• [Exercise] For the word "pixels", give the number of lines in these entries that contain it, with nothing else.

(Rendered page images)
━━━━━━━━━━

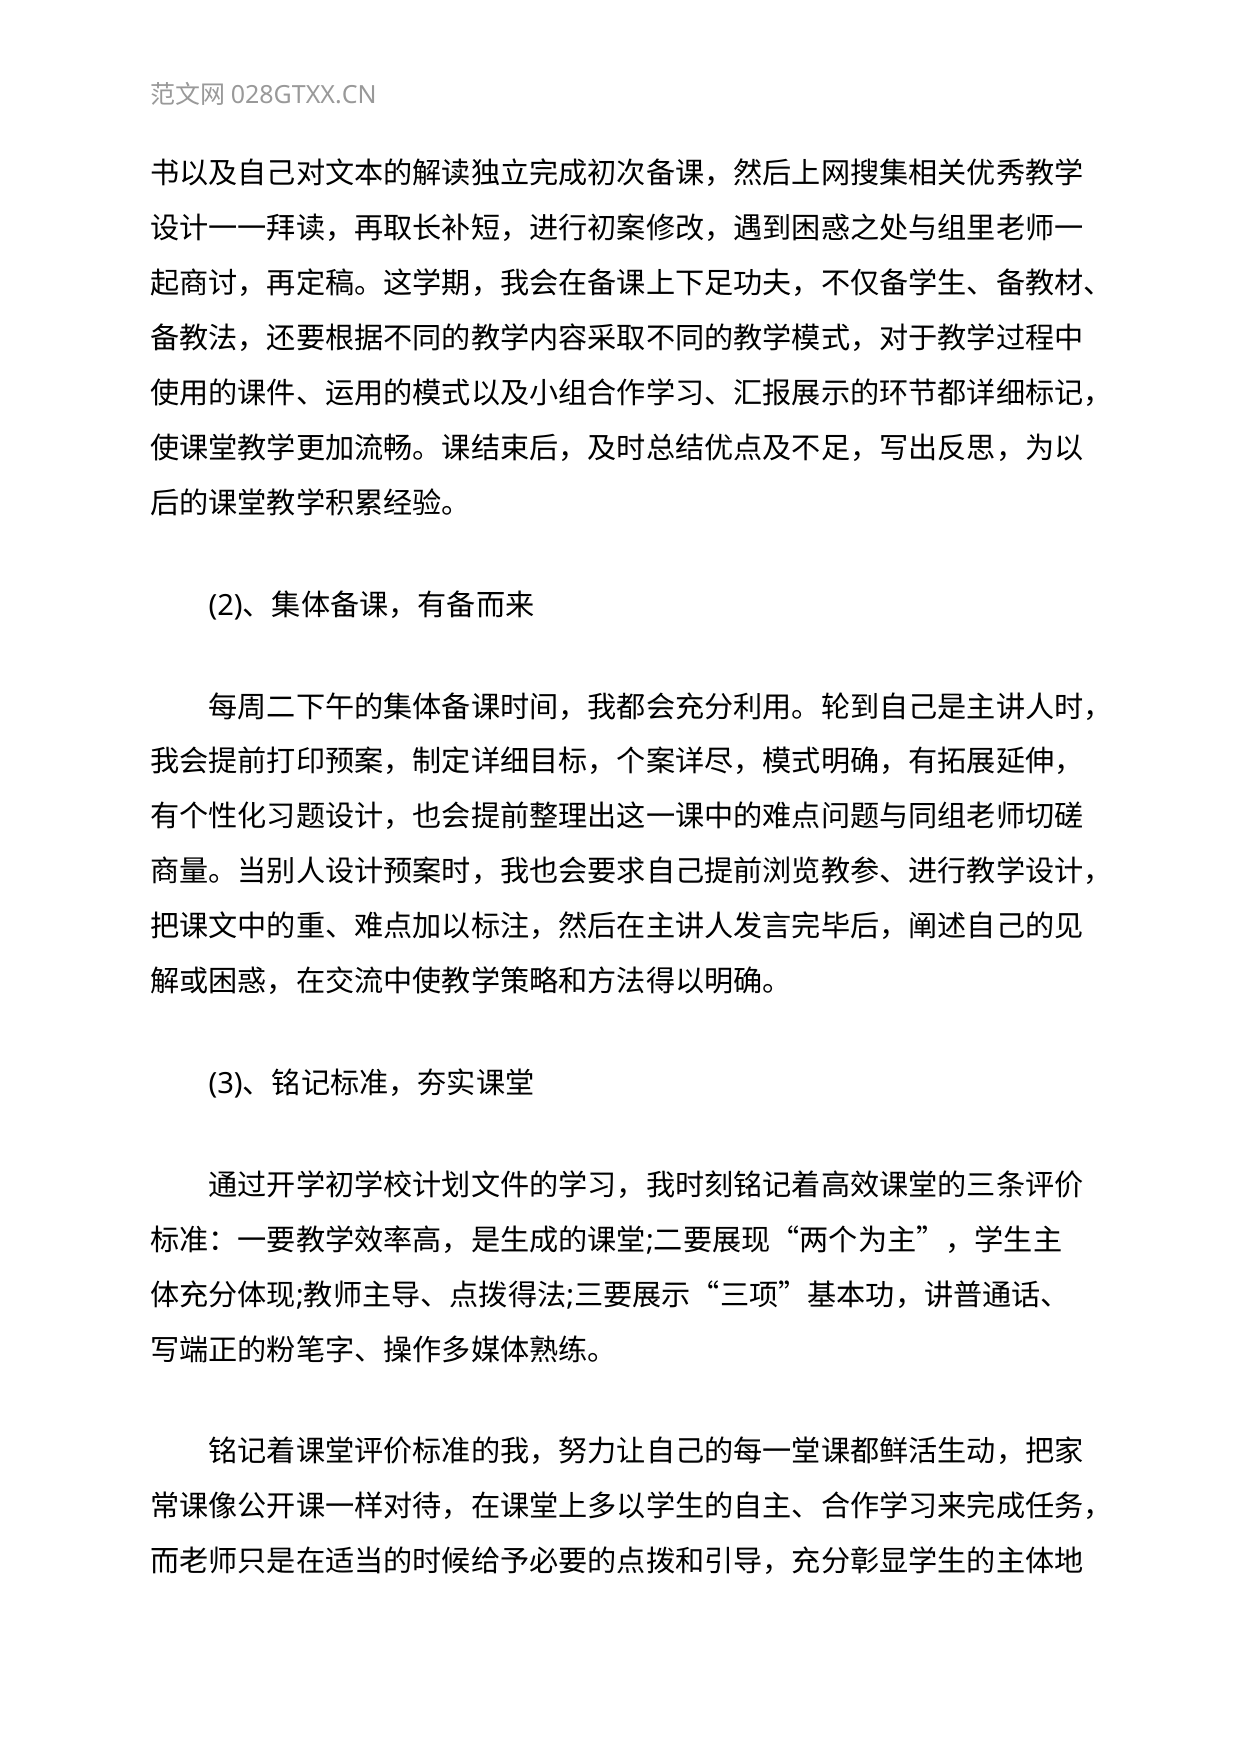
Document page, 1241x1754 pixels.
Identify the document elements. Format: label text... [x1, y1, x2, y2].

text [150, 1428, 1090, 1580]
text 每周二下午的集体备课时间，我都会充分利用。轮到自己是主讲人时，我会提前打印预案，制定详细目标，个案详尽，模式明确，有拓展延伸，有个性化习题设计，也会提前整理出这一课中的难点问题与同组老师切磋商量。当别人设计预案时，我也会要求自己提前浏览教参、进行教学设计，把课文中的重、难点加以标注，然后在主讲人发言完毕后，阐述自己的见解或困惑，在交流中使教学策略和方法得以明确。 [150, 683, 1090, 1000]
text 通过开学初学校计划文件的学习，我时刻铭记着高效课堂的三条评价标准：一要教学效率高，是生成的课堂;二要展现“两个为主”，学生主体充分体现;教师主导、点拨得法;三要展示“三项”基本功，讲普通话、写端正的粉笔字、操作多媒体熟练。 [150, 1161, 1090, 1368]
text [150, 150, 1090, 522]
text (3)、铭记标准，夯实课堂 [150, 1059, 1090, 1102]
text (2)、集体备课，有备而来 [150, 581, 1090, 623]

━━━━━━━━━━

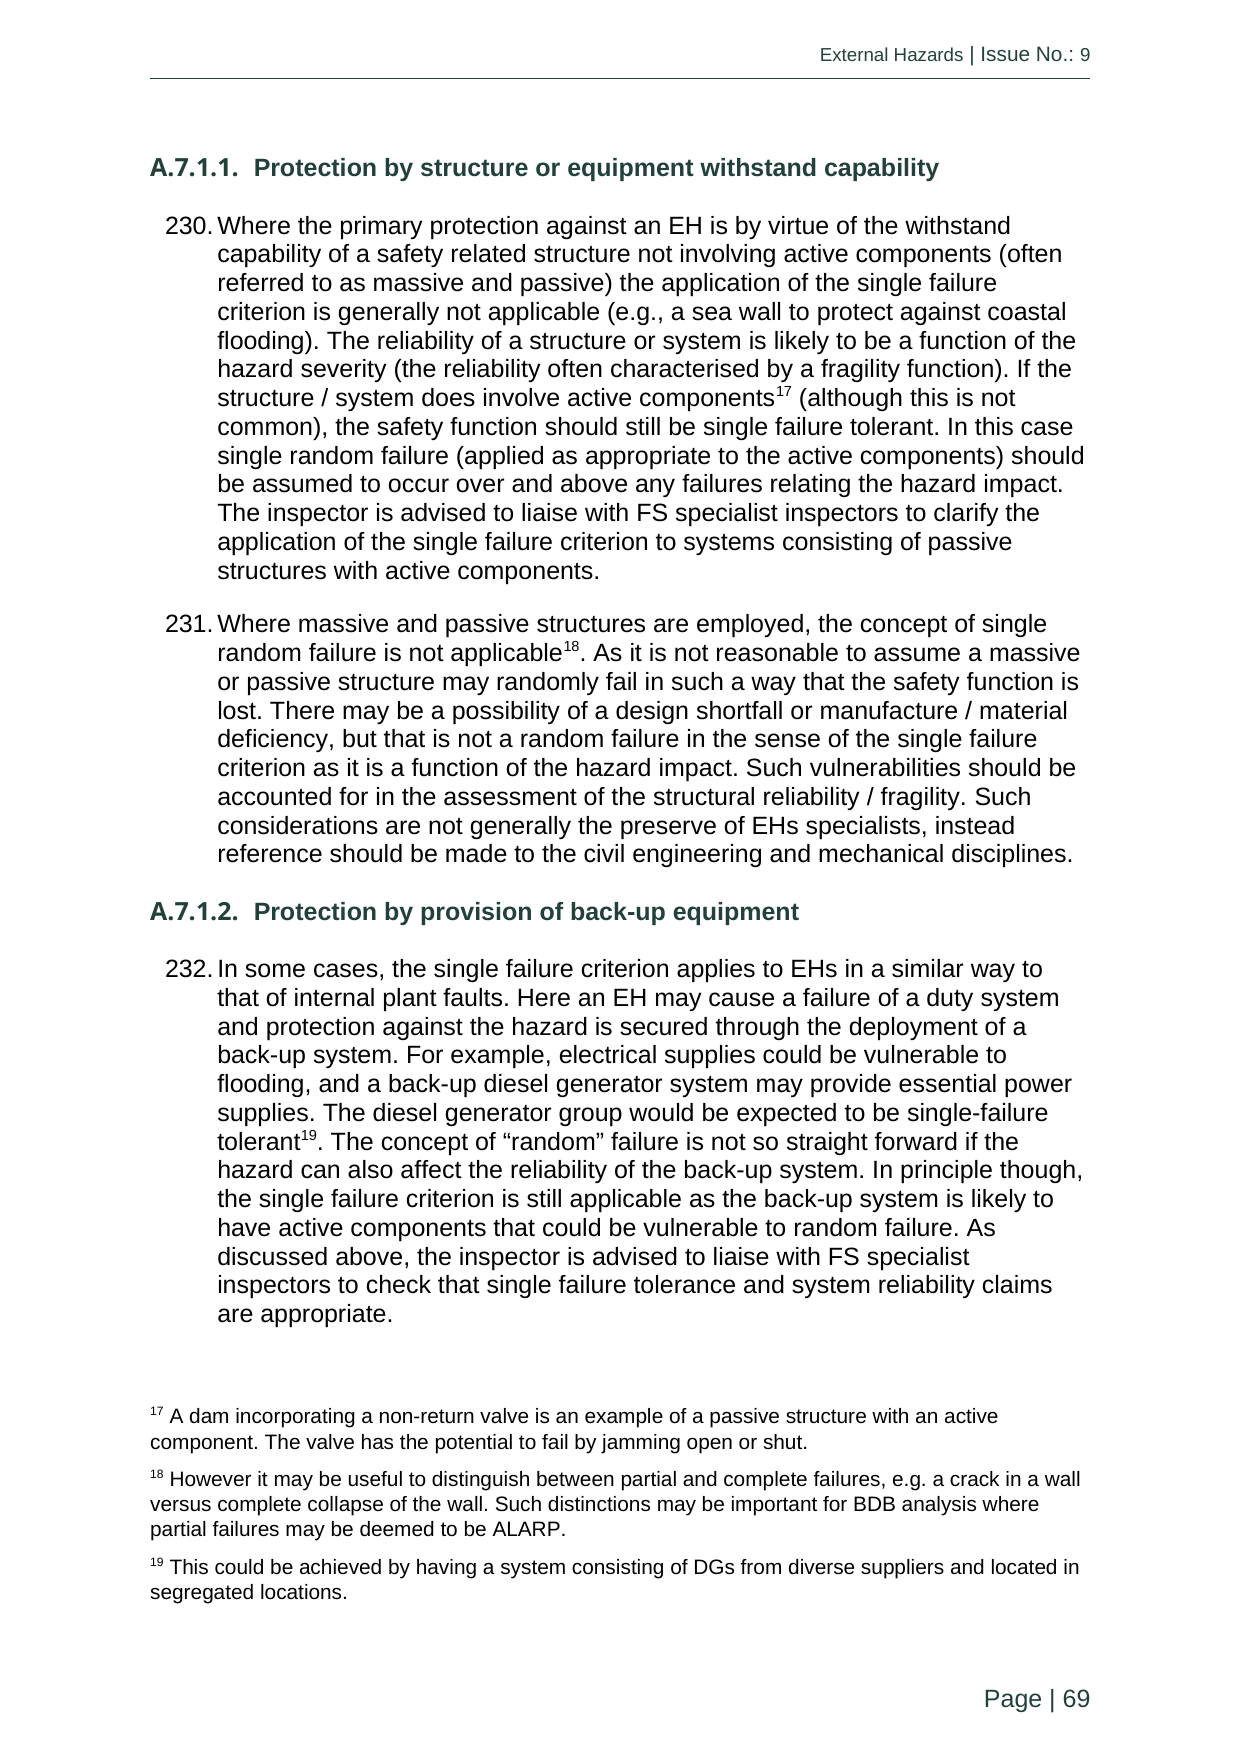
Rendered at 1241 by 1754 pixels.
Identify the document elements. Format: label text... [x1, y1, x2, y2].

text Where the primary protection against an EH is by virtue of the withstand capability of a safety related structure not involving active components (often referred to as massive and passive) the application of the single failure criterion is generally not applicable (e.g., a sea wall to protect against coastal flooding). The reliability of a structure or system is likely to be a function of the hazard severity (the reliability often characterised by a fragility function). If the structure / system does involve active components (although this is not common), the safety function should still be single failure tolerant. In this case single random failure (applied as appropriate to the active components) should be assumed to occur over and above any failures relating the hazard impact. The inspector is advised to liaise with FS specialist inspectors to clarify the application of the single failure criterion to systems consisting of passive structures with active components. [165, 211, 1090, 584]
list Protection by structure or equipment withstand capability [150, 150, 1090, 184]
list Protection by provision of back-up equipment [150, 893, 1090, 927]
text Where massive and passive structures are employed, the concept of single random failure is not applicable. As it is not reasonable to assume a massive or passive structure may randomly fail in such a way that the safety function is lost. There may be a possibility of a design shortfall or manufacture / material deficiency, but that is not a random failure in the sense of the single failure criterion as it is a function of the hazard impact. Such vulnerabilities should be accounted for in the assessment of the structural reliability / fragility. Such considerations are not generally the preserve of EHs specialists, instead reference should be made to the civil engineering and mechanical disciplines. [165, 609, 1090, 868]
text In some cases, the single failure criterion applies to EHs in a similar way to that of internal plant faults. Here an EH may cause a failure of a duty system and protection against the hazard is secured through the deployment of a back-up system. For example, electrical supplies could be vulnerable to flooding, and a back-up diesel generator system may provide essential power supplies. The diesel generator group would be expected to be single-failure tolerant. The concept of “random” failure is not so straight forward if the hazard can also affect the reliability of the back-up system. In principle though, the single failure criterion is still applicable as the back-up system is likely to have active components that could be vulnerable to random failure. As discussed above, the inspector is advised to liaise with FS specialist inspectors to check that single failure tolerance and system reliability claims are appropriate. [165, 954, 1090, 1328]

━━━━━━━━━━

• [Response] 2